* **BRANO FORNITO**
——
Non ho capito pero' come si fa a passare dal flash di chrome a quello di sistema.

----------

## pierino_89

 *Hal-10000 wrote:*   

> 
> 
> !!! The following installed packages are masked:
> 
> - www-client/google-chrome-26.0.1410.19_beta185128::gentoo (masked by: google-chrome license(s))
> ...

 

Dovresti accettare la licenza, altrimenti non verrà più aggiornato chrome.

 *Quote:*   

> 
> 
> ma non e' cambiato nulla. Ho anche provato con la versione di prova di htlm5, ma niente.
> 
> 

 

Occhio che non tutti i video supportano html5 e te li mostra con flash lo stesso   :Wink: 

 *Quote:*   

> Non ho capito pero' come si fa a passare dal flash di chrome a quello di sistema.
——
* **COMPITO 1**
Nella discussione su Chrome e Flash, perché pierino_89 suggerisce di accettare la licenza? Rispondi in una o due frasi.
* **COMPITO 2**
Elenca tutte le informazioni che la discussione su Chrome e Flash riporta nella riga del pacchetto mascherato.
* **COMPITO 3**
Prosegui la discussione su Chrome e Flash a partire dall'ultima riga riportata.

* **DATI ARCHIVIATI**
——
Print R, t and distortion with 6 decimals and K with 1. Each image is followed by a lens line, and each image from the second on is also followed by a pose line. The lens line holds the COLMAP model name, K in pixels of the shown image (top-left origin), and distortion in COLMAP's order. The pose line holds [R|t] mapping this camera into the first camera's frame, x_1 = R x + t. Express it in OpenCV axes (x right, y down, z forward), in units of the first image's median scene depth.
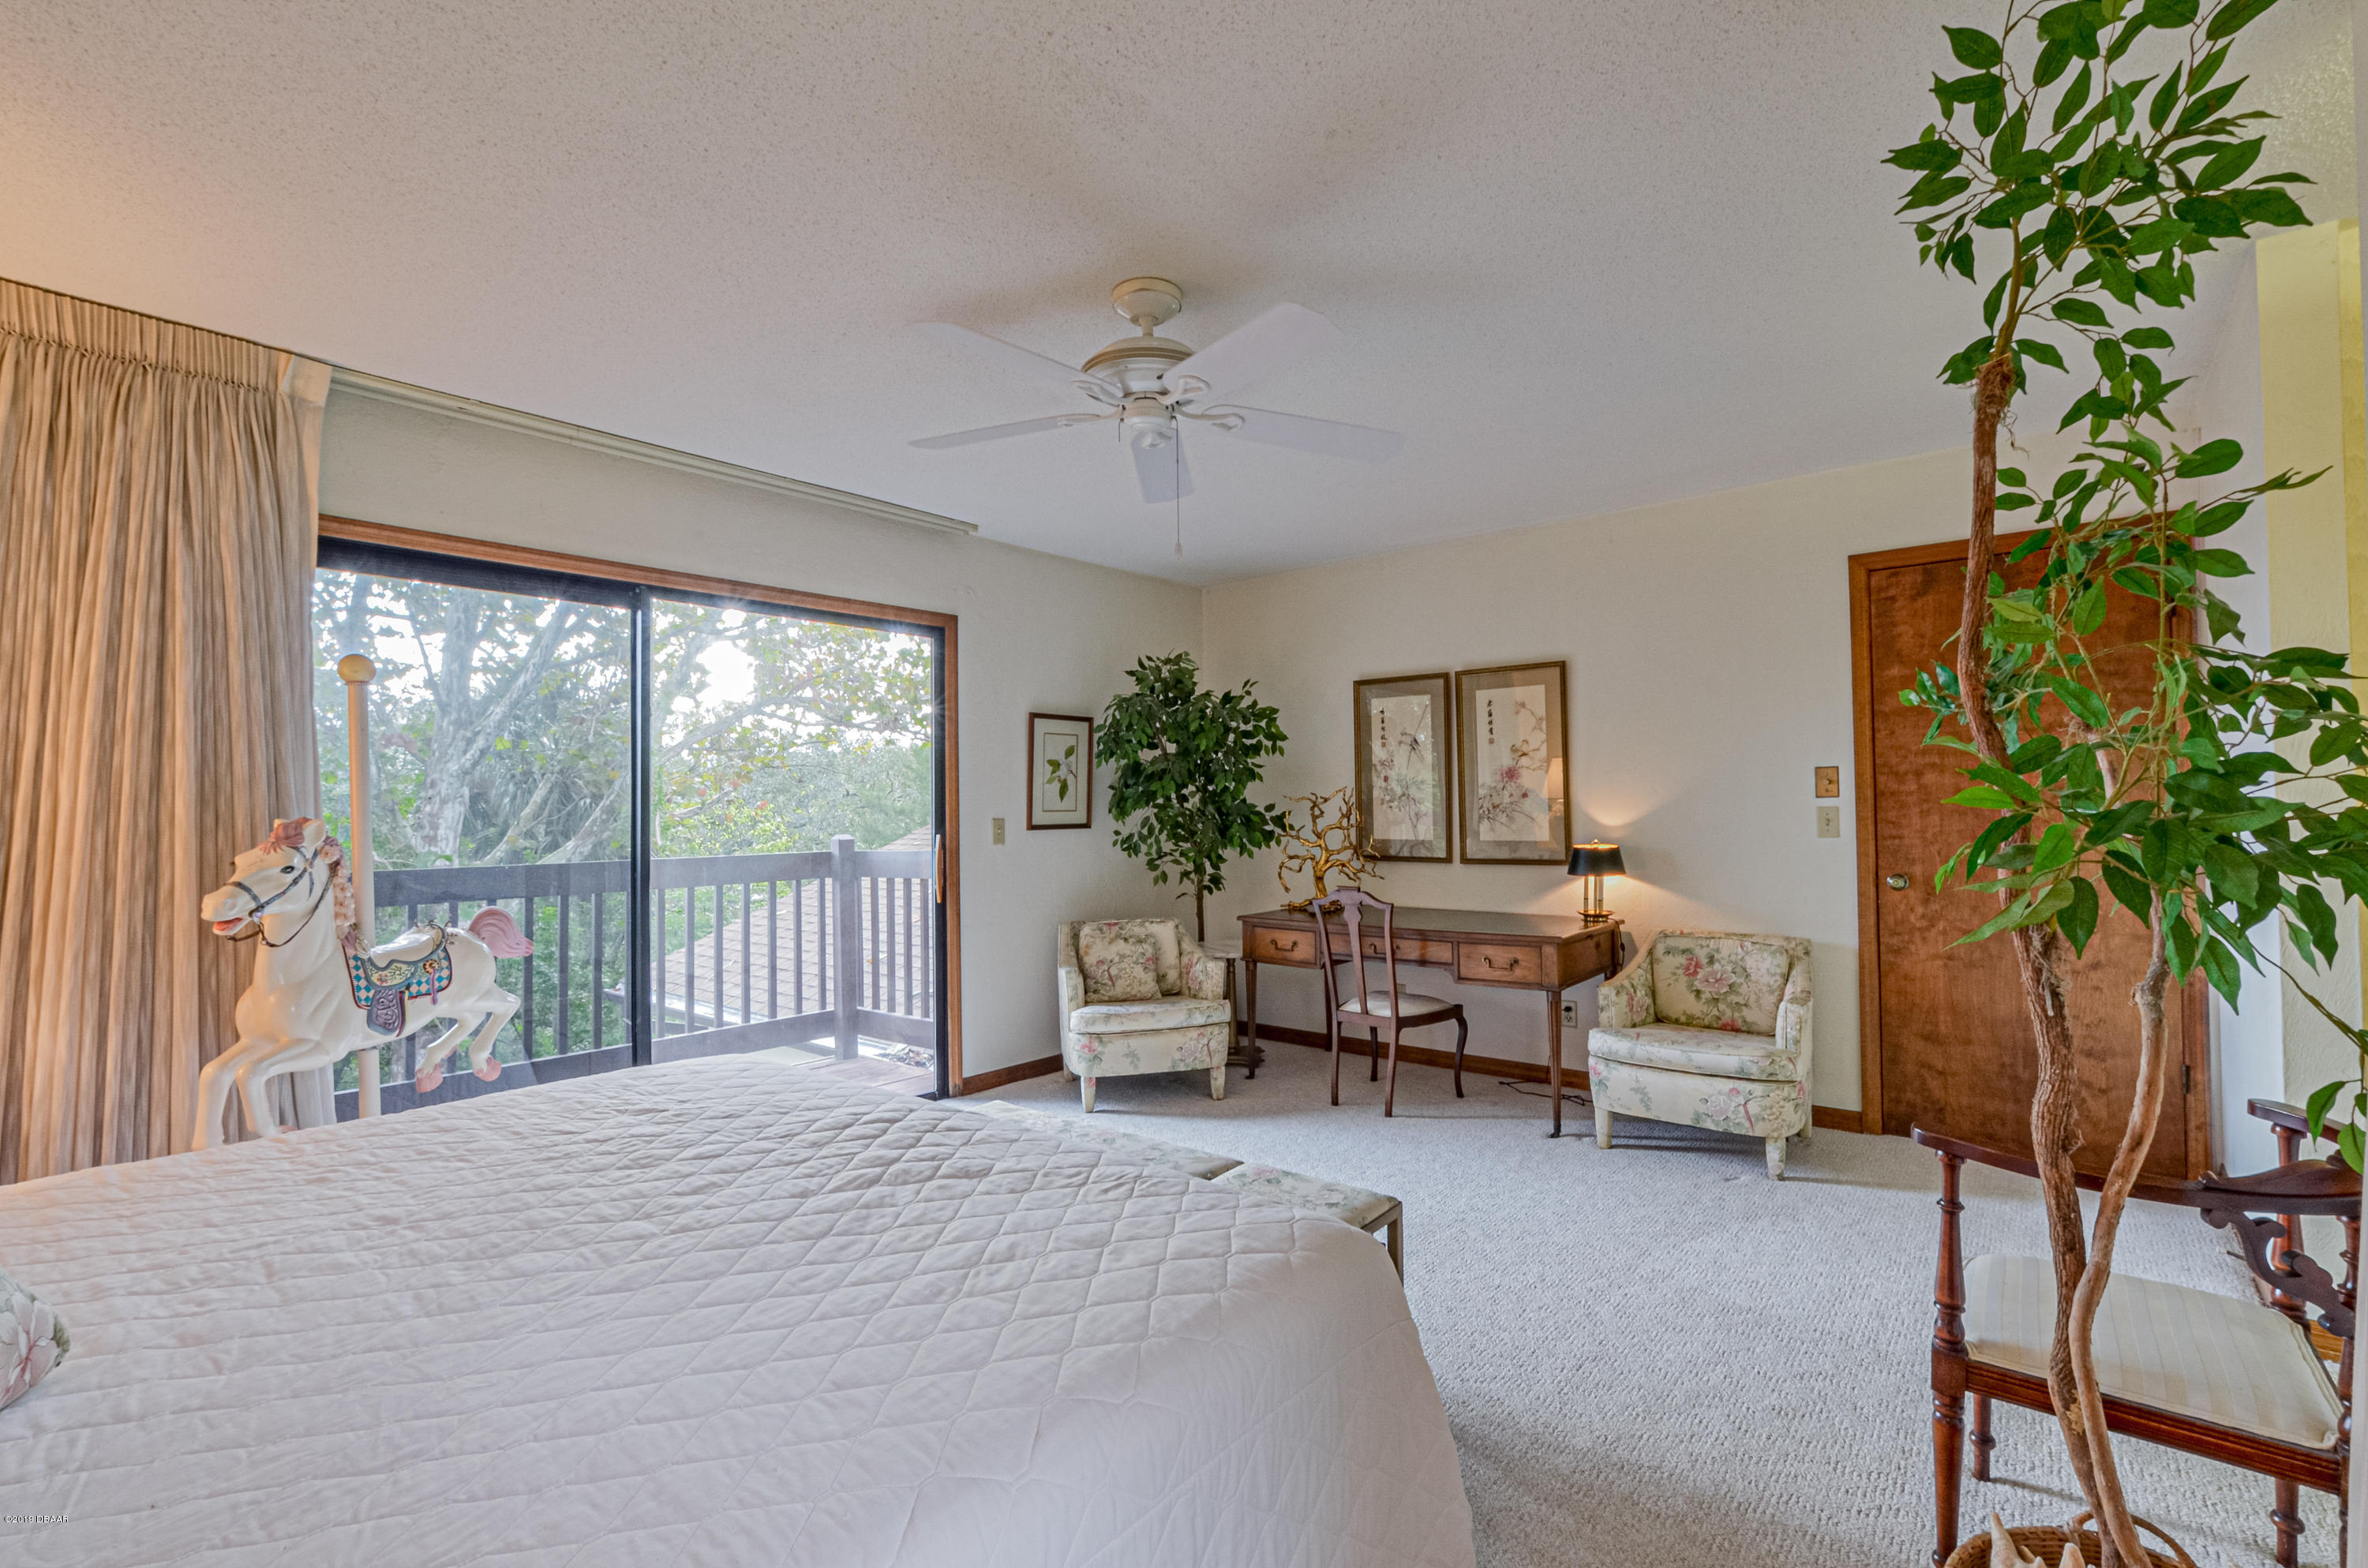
——
* **RISULTATO 1**
Secondo pierino_89, se la licenza non viene accettata, Chrome non verrà più aggiornato. Il pacchetto google-chrome risulta infatti mascherato a causa della licenza google-chrome.

* **RISULTATO 2**
- Categoria: www-client
- Nome del pacchetto: google-chrome
- Versione: 26.0.1410.19_beta185128
- Repository: gentoo
- Motivo del mascheramento: licenza google-chrome

* **RISULTATO 3**
 

Leggi questo:

http://techlogon.com/2011/08/11/shockwave-flash-crashes-in-google-chrome/

----------

## Hal-10000

Pierino_89, ti ringrazio, ho risolto disabilitando il plugin di Peppeflash e lasciando attivo solo quello di Adobe.

In precedenza avevo anche accettato la licenza di Chrome e smascherato Chrome 27 alpha, ma non e' stato sufficiente.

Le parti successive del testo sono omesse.